### Dataset records
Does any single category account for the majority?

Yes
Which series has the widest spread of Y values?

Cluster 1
######
### Dataset records
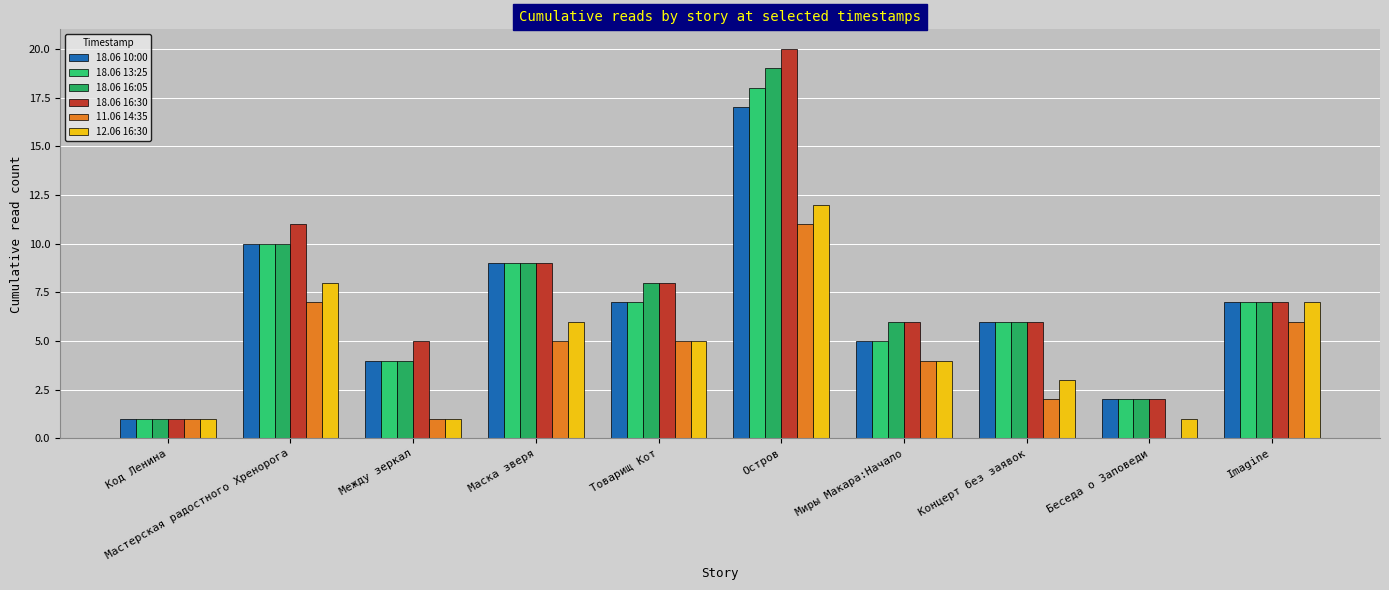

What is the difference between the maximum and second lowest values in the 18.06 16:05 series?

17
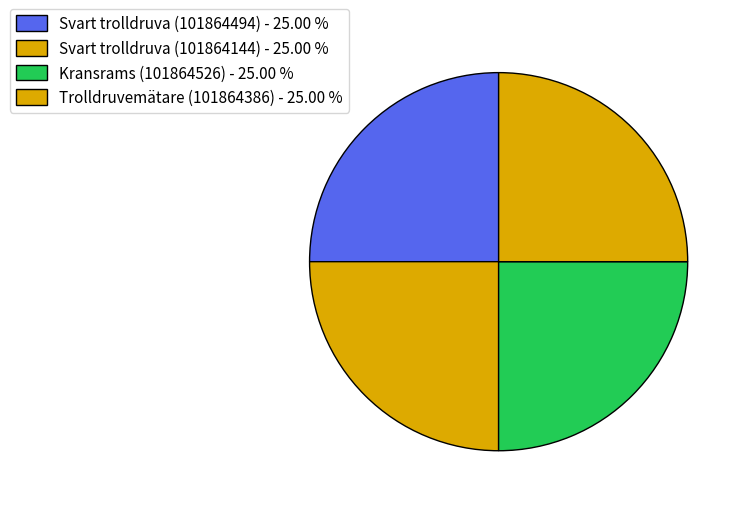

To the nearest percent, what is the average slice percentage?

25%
######
→ What the task asks:
Lay out as a numbered list the part of the rows that opens with the line containing "Does any single" and closes with the line containing "Which series has", both included. Omit any blank lines.

→ Answer box:
1. Does any single category account for the majority?
2. Yes
3. Which series has the widest spread of Y values?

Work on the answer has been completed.